Dünya, para, işsizlik, bir türlü tutturulamayan aşklar, kendine yabancılaşmanın sonucu güvensizlik ve uğultu... Behçet Çelik, daha önceki yazılarında bize ilettiği şifreleri, Dünyanın Uğultusu’nda oldukça açıyor; artık bir roman yapısı var karşımızda zira. Çatışmalardan ortaya çıkan titreşimlerin duygusal sonuçlarını daha da netleştiren, kristalize eden bir edebi mimariye sahip Dünyanın Uğultusu.
“İster inan, ister inanma. Aynı nehre bir daha girilir. Bir daha yanıp tutuşulur. Daha önce yaşananlar görmezden gelinir, geceler boyu kaçan uykular, kurgular, kuruntular… Hiçbir uğultu çalınmaz kulağa –sadece kalbin ritmi.”

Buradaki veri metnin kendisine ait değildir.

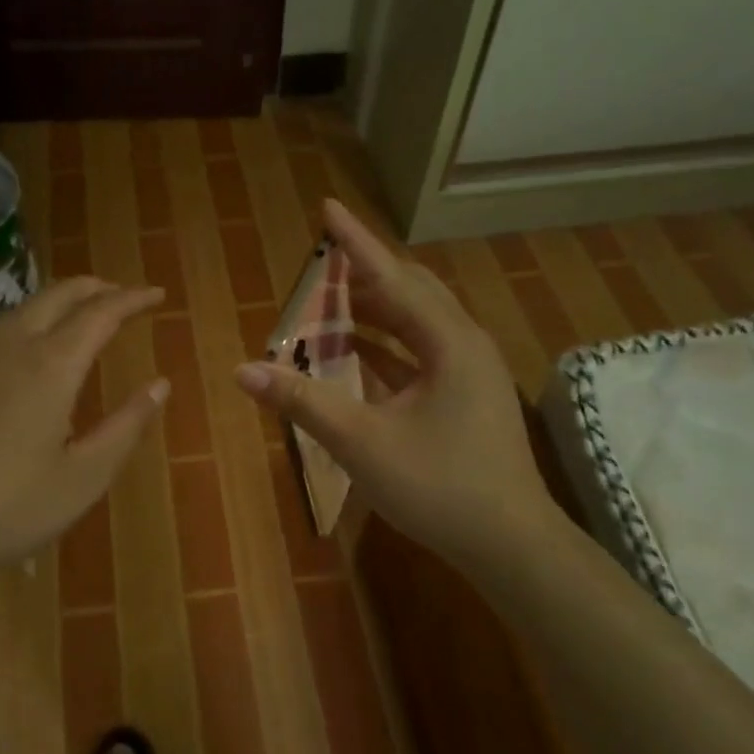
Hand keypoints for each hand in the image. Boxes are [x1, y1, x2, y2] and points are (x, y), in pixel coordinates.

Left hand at [0, 277, 167, 605]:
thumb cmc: (9, 510)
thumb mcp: (84, 477)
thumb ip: (126, 426)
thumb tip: (160, 385)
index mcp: (50, 366)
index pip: (101, 313)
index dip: (132, 299)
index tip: (156, 294)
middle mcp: (7, 347)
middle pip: (56, 296)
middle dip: (94, 288)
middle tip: (120, 294)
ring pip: (17, 312)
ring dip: (54, 305)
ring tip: (75, 319)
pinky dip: (19, 330)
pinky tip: (18, 360)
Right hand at [234, 200, 560, 567]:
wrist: (511, 545)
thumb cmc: (440, 488)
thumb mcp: (362, 443)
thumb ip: (303, 401)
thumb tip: (243, 371)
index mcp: (448, 342)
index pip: (391, 277)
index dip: (354, 242)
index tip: (326, 207)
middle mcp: (462, 344)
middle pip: (409, 291)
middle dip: (362, 273)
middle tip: (320, 261)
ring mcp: (467, 371)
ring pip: (414, 323)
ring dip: (371, 310)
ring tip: (327, 302)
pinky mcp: (463, 396)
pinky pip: (417, 353)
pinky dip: (383, 345)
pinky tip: (352, 350)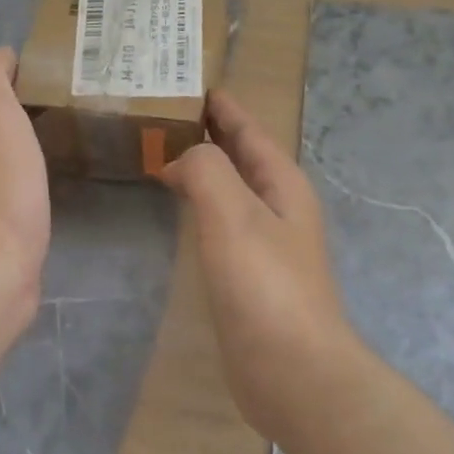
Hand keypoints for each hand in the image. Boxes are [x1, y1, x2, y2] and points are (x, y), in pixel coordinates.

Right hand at [161, 90, 361, 442]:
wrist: (292, 371)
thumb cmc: (266, 288)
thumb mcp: (235, 216)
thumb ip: (207, 172)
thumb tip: (181, 160)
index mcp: (282, 185)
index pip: (249, 131)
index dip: (222, 107)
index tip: (190, 83)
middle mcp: (278, 209)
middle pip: (240, 158)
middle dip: (208, 135)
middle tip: (161, 116)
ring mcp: (265, 246)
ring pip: (230, 192)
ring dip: (202, 172)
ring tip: (162, 157)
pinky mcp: (249, 279)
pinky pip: (220, 227)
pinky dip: (199, 209)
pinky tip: (180, 215)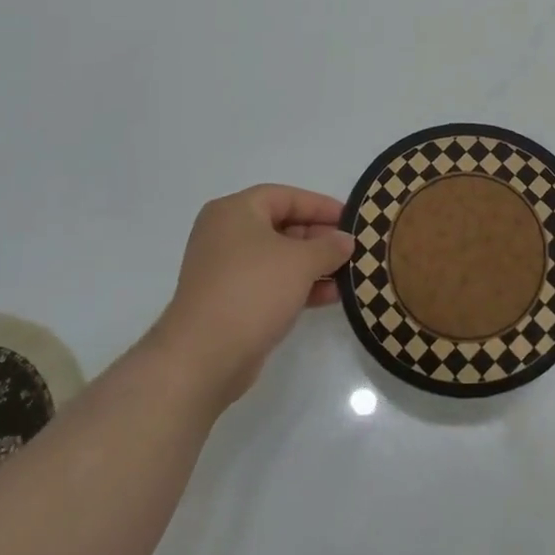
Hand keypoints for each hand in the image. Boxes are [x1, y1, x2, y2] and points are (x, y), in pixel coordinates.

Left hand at [150, 184, 353, 409]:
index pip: (286, 197)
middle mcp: (226, 234)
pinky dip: (298, 286)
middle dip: (319, 238)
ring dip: (313, 265)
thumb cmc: (252, 291)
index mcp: (235, 211)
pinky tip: (330, 296)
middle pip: (282, 226)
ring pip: (278, 258)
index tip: (351, 218)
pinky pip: (270, 283)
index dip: (321, 206)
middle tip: (351, 248)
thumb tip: (346, 240)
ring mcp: (226, 270)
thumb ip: (329, 246)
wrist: (203, 357)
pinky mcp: (230, 301)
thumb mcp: (300, 262)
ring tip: (348, 274)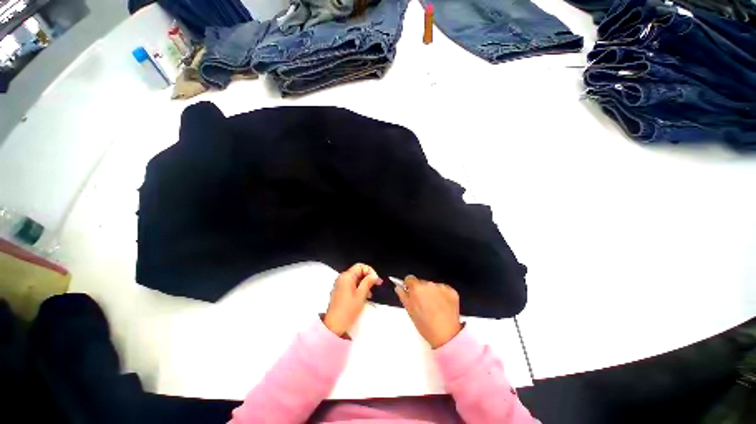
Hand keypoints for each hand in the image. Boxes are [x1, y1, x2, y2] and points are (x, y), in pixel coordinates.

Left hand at [324, 263, 382, 335]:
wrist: (334, 326)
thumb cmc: (348, 309)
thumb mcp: (361, 295)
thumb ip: (368, 282)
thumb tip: (374, 275)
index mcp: (346, 276)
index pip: (360, 266)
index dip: (370, 271)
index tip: (376, 280)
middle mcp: (342, 278)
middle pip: (358, 272)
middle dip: (368, 277)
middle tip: (376, 285)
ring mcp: (340, 285)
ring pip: (356, 279)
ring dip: (364, 283)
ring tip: (370, 293)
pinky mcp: (340, 291)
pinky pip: (352, 285)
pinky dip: (359, 288)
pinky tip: (364, 296)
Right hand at [395, 276, 461, 348]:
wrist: (446, 335)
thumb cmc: (425, 325)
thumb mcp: (409, 310)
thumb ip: (402, 295)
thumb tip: (398, 287)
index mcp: (417, 287)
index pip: (409, 278)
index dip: (409, 286)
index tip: (411, 292)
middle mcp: (429, 284)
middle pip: (422, 282)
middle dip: (421, 290)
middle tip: (423, 304)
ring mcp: (441, 287)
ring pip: (433, 286)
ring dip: (432, 293)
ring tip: (434, 307)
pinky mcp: (452, 291)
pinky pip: (444, 289)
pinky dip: (442, 296)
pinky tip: (442, 307)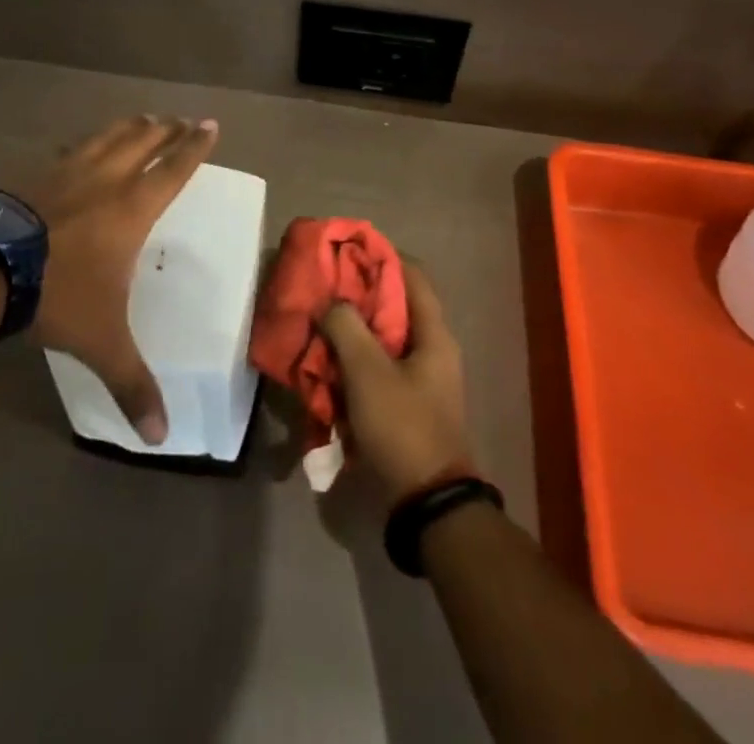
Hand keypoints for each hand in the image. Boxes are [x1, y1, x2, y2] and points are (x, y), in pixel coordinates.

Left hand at [25, 115, 218, 444]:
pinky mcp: (32, 173)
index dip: (194, 147)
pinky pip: (67, 149)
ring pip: (106, 137)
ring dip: (128, 127)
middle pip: (142, 142)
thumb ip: (132, 383)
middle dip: (165, 129)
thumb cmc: (56, 294)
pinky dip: (83, 143)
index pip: (174, 170)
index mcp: (131, 209)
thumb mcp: (100, 342)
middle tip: (179, 118)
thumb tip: (163, 436)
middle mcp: (104, 180)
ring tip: (141, 117)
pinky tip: (77, 145)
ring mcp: (65, 171)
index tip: (209, 124)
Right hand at [319, 266, 473, 506]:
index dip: (382, 256)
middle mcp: (432, 349)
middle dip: (359, 294)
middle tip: (324, 287)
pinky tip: (326, 363)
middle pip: (395, 306)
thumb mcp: (368, 372)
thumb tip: (330, 303)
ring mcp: (420, 379)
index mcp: (434, 334)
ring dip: (353, 330)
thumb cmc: (403, 426)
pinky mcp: (406, 403)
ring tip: (319, 322)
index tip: (348, 250)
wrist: (427, 503)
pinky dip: (354, 360)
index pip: (412, 275)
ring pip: (383, 339)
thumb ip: (346, 328)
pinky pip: (378, 368)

Behçet Çelik’in kalemi, bir başka okumayla uğultuyla uğultusuzluk arasında gidip geliyor bana göre. Yazarın huzursuzluğu kimi zaman büyük bir uğultuya dönüşüyor ve sistemi sorguluyor, kimi zaman da kahramanlarıyla o kadar buluşuyor ve o kadar iyi anlaşıyor ki, kendi boşluğunu edebiyatla dolduruyor; başka çaresi de yok zaten –aslında bu hepimiz için geçerli ya-.

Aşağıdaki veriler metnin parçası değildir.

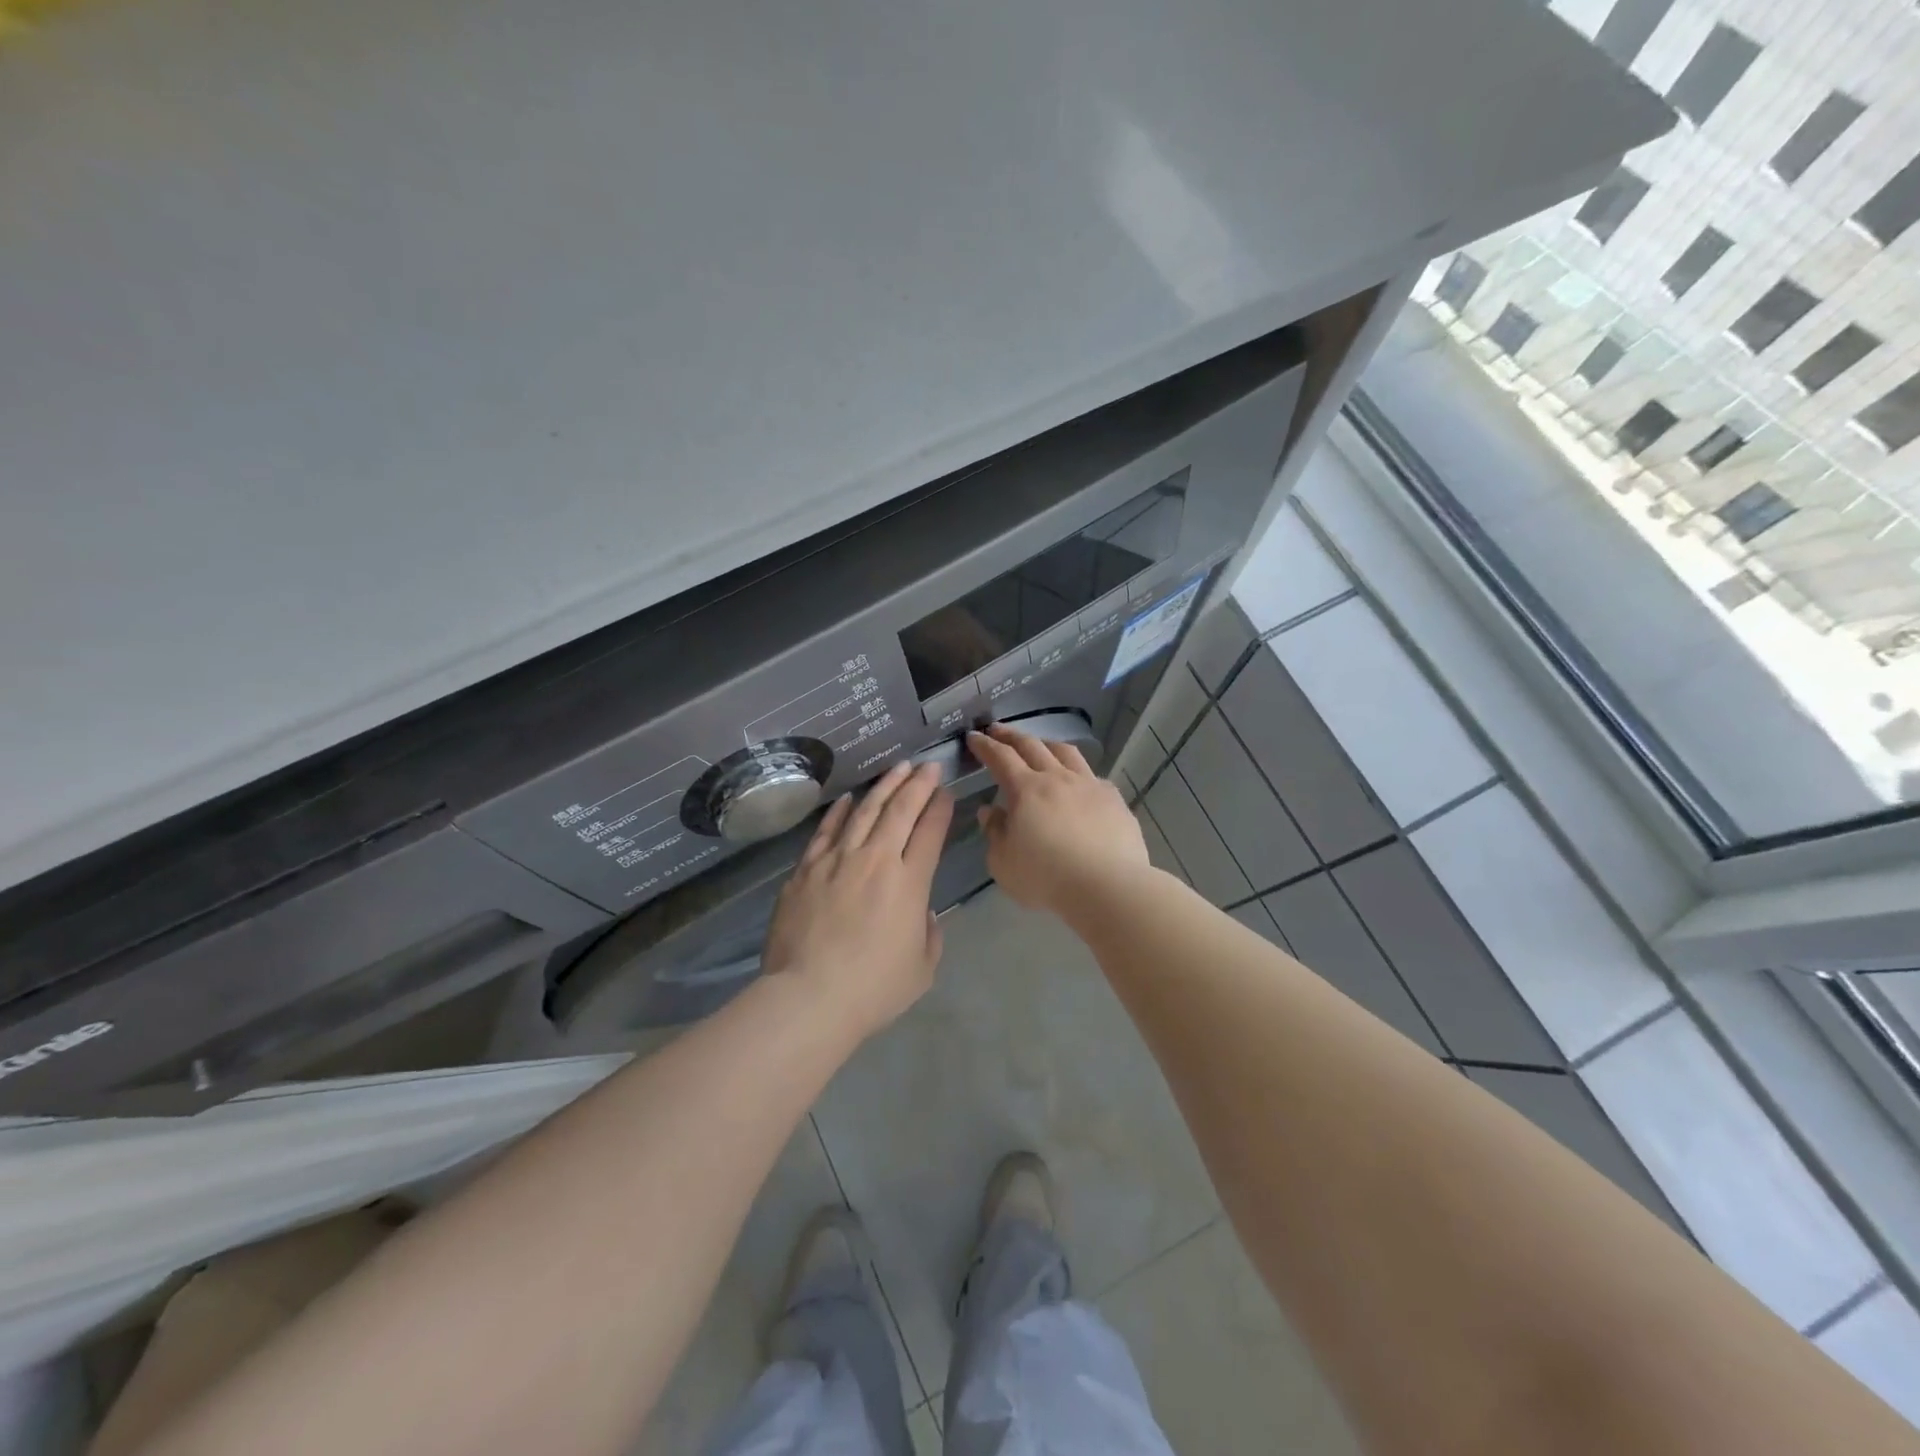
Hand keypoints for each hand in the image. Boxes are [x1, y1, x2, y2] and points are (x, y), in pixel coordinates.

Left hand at [762, 761, 953, 1039]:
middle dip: (918, 784)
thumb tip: (921, 911)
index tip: (946, 792)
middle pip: (900, 810)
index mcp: (909, 883)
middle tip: (928, 765)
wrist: (808, 997)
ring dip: (884, 787)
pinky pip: (826, 831)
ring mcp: (837, 860)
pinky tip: (849, 798)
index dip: (940, 808)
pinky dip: (840, 811)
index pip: (930, 832)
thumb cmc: (872, 989)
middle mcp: (876, 860)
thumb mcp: (922, 968)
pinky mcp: (806, 869)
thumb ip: (929, 933)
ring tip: (898, 769)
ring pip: (864, 811)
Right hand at [966, 724, 1150, 917]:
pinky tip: (1080, 783)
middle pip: (1032, 746)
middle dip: (1011, 735)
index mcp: (1026, 789)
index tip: (974, 736)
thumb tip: (990, 811)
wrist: (1107, 886)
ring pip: (1066, 753)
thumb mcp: (1003, 862)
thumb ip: (994, 832)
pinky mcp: (1114, 800)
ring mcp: (1089, 785)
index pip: (1001, 757)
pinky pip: (1093, 776)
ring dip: (1047, 744)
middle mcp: (1057, 778)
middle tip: (998, 729)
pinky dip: (1079, 773)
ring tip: (1039, 745)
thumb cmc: (1046, 877)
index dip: (985, 745)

Dünyanın Uğultusu, hayatı çok yönlü kapsayıcılığıyla modern Türk edebiyatında kalıcı olmaya aday bir roman bence. Manalar arasında her türlü mülkiyetin –duygusal olanlar da dahil- açığa çıkarıldığı ve aynı zamanda varoluşun da net olarak tanımlandığı bir edebi altçizme uğultusu Çelik’in romanı.

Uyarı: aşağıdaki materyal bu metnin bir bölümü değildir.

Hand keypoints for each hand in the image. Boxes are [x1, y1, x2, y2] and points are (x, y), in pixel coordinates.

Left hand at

Yazarın mesajı çok açık aslında: “Korku dolu bir şeydi dünyada olmak.”
Behçet Çelik, romanını Cambaz’a ithaf etmiş. Cambaz, Oktay Rifat’ın o muhteşem şiiri; insana hayatı, varoluşu içiyle dışıyla işaretleyerek kavratan bir söylem. Behçet Çelik, bu şiirin satıraralarında yol almış adeta uğultusunda: “Sen eşikte, kedi ağaçta, bulut/ Damda; gök, yarısı yeşil, yarısı/ Sarı, iner denize, başlar oyun./ Hayvanlarım çıkar önce, üstü fil,/ Altı kurt; değişir: balıkla geyik./ Kısarım gündüzümü; bir yarım ay,/ Bir yıldız çadırı geceye dönük./ Sallanırım son ışık trapezinde,/ Bir doğu, bir batı: Korkunç Perende./ Büyü gecem büyü, büyü gittikçe,/ Gittikçe daha yoğun.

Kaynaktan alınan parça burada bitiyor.